Researchers from Nashville, Tenn.-based Vanderbilt University analyzed Jan. 1 to Aug. 31, 2021, data from all COVID-19 patients referred to a single center for ECMO, a last-resort therapy for severely ill COVID-19 patients. Patients qualified for ECMO if they were younger than 60, had a body mass index less than 55 kg/m2, had received mechanical ventilation for more than seven days, or had irreversible neurologic injury, chronic lung disease, cancer or advanced multi-organ dysfunction. An assessment of the health system's resources to provide ECMO (equipment, staffing and intensive care unit bed availability) was conducted. If resources were available, patients were started on ECMO and then transferred to an ECMO center.  

 Four things to know: 

1. Among 240 COVID-19 patients referred for ECMO, 10.8 percent didn't complete the referral evaluation, 18.3 percent didn't meet lung injury severity criteria, 33.3 percent had contraindications to treatment, and 37.5 percent were eligible for ECMO. 

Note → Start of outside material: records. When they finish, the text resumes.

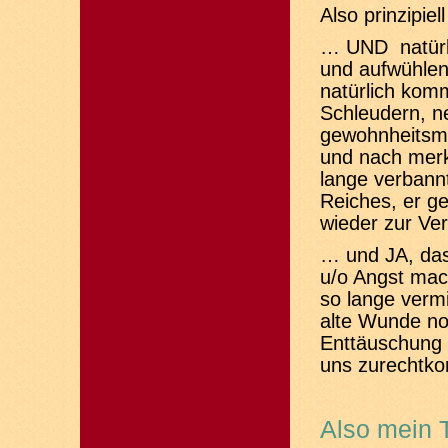
Also prinzipi
… UND natürli
und aufwühlen
natürlich kom
Schleudern, n
gewohnheitsmä
und nach mer
lange verbann
Reiches, er g
wieder zur Ve
… und JA, das
u/o Angst mach
so lange vermi
alte Wunde noc
Enttäuschung 
uns zurecht
Also mein T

2. Of eligible patients, 61.1 percent didn't receive ECMO because of a shortage of resources. Nearly 90 percent of these patients died in the hospital, compared to 42.9 percent of patients who received ECMO.

3. "Even when saving ECMO for the youngest, healthiest and sickest patients, we could only provide it to a fraction of patients who qualified for it," Whitney Gannon, MSN, RN, lead study author, said in a Feb. 25 news release. "I hope these data encourage hospitals and federal authorities to invest in the capacity to provide ECMO to more patients."

4. "This data suggests that, on average, providing ECMO to two patients will save a life and give a young person the potential to live for decades," said Jonathan Casey, MD, senior study author.